Google has shipped event-driven webhooks for the Gemini API, eliminating polling for long-running jobs across three endpoint families: Batch (succeeded / cancelled / expired / failed), Interactions (requires_action / completed / failed / cancelled), and Video Generation (video.generated). The implementation follows the Standard Webhooks spec — HMAC-SHA256 signing for static (project-level) webhooks, asymmetric JWT (RS256) via JWKS for dynamic (per-request) webhooks, with `webhook-signature`, `webhook-id`, and `webhook-timestamp` headers. At-least-once delivery, 24-hour retry window with exponential backoff. Recommended replay-attack window: reject payloads older than five minutes.

The two configuration modes matter. *Static* webhooks are configured at project level through a WebhookService API, fire for any matching event under that project, and use a shared secret for HMAC validation. *Dynamic* webhooks override at request time with a `webhook_config` payload and use asymmetric JWT signed by Google's keys (verifiable at `https://generativelanguage.googleapis.com/.well-known/jwks.json`). Dynamic mode also supports a `user_metadata` field for routing — the metadata round-trips back in the webhook payload, so a single endpoint can fan out by tenant, user, or workflow without storing job-ID state separately. Payloads are intentionally thin: status snapshots with pointers like `output_file_uri` (Batch) or `file_id` and `video_uri` (Video), not raw outputs. Servers respond `2xx` immediately and process asynchronously to avoid retry cycles. The `webhook-id` header gives you the deduplication primitive.

For ecosystem context, this brings Gemini API up to parity-plus on event delivery.
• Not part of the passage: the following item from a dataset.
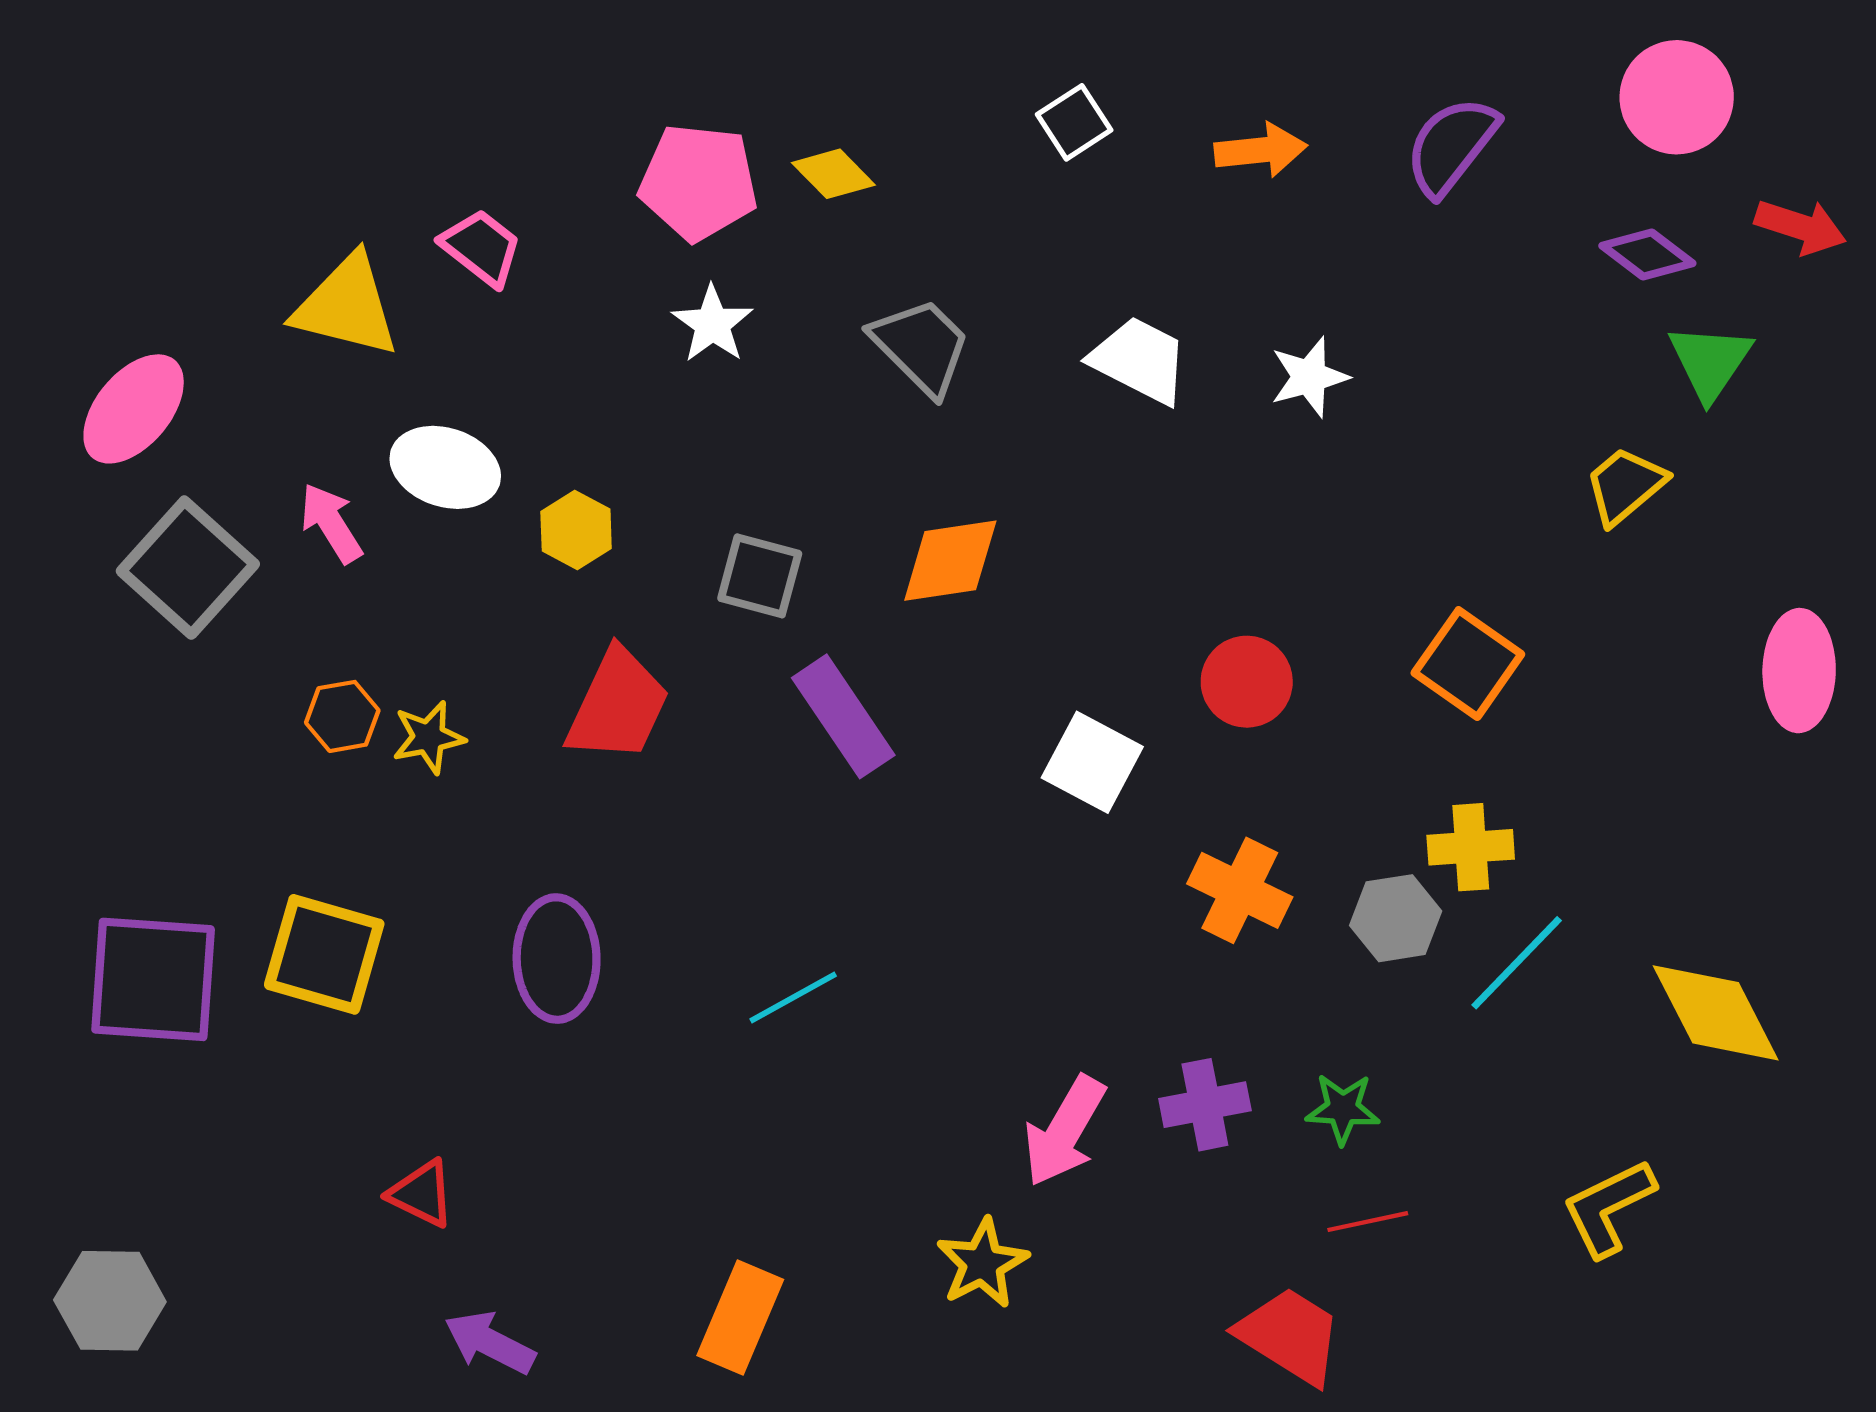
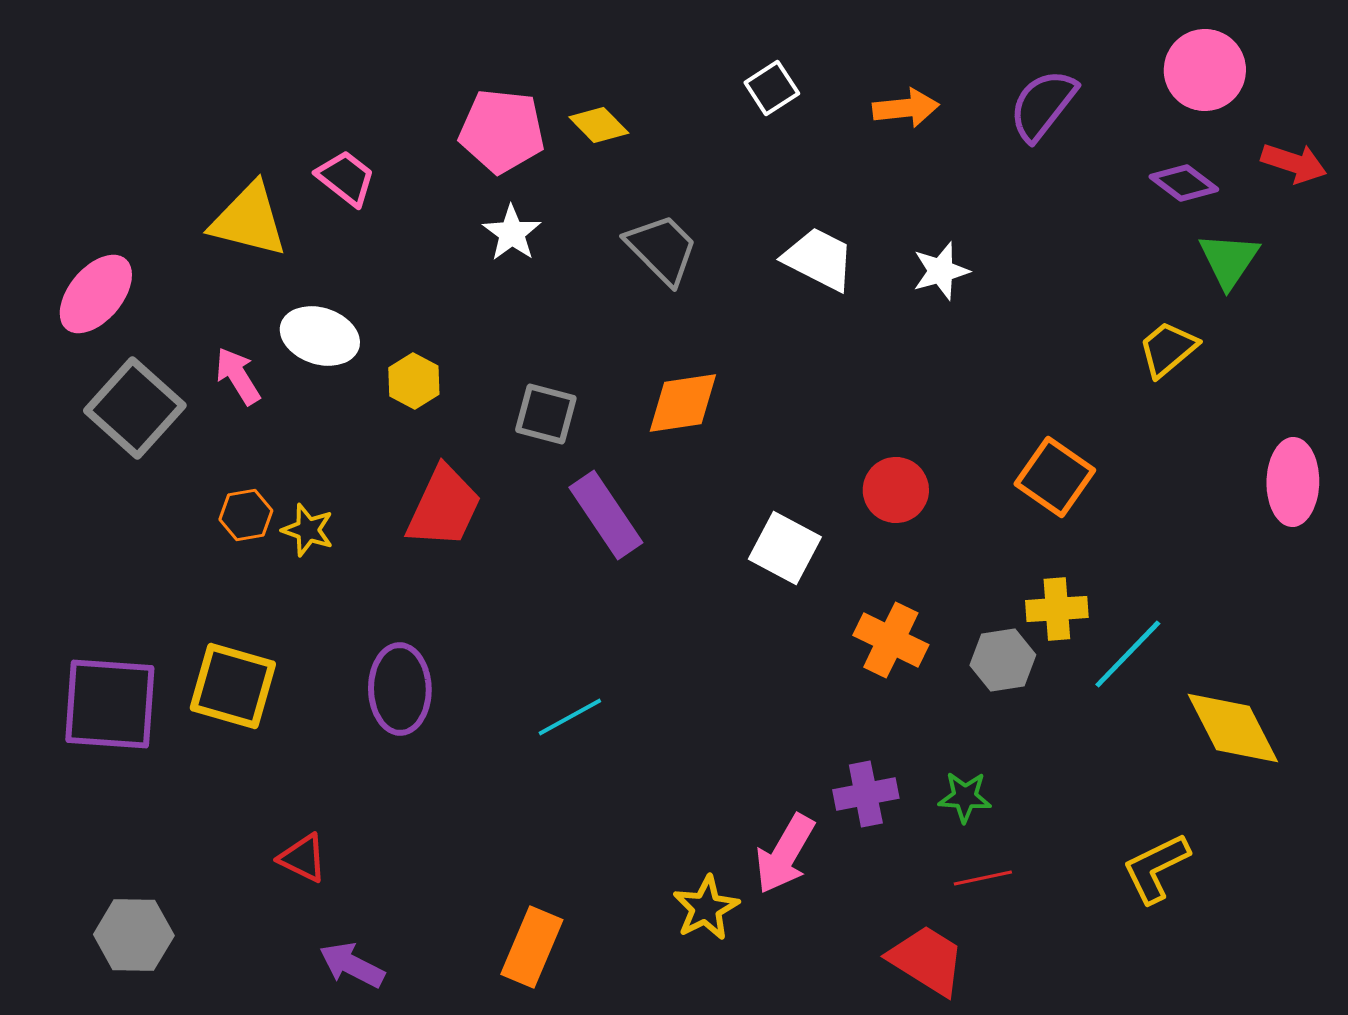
yellow star: (429, 737) -> (308, 530), turned 30
cyan line: (1517, 963) -> (1128, 654), moved
pink arrow: (1064, 1131) -> (785, 854), moved
gray hexagon: (110, 1301) -> (134, 935), moved

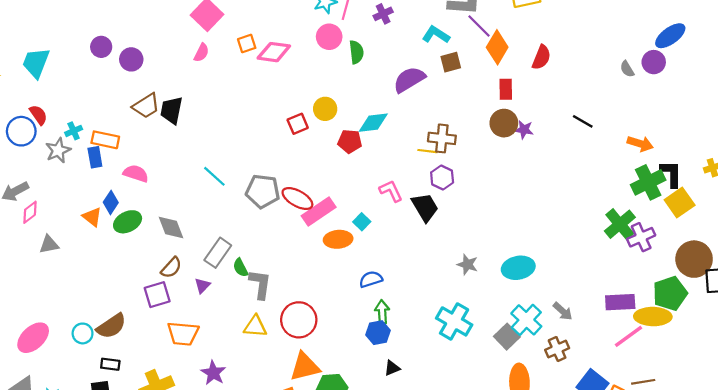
OpenAI's Batch API and Anthropic's Message Batches both run async with status that you currently *poll* for — a 24-hour batch run means polling on a schedule and burning request budget waiting for completion. Webhooks invert that: your application sleeps until Google notifies you. For video generation specifically (Veo-style workloads can run tens of seconds to minutes per request), polling is even more wasteful. The static-vs-dynamic split is well-thought-out: static for "I have one team running batch jobs, give me one secret to verify all of them," dynamic for "I'm a SaaS running multi-tenant Gemini workloads and I need each tenant's webhook to land at their isolated endpoint with their metadata attached." That's a useful capability-shape to copy if you're building anything similar.

Practical reads. If you're running Gemini Batch or video jobs and currently polling, switch — this saves API calls, reduces tail latency on completion detection, and is structurally cleaner. The 5-minute replay window plus `webhook-id` deduplication means your webhook handler needs an idempotency layer (most do already). For multi-tenant builders, dynamic webhooks with `user_metadata` is the right pattern — don't try to map static webhooks across tenants by parsing job IDs. Compare your current OpenAI / Anthropic polling overhead and decide whether it's worth pushing those providers to ship Standard Webhooks coverage too. The signal isn't "webhooks are new"; webhooks are old. The signal is that AI APIs are finally getting Standard Webhooks treatment, which means agent-and-batch infrastructure can be built with the same operational primitives as the rest of your stack.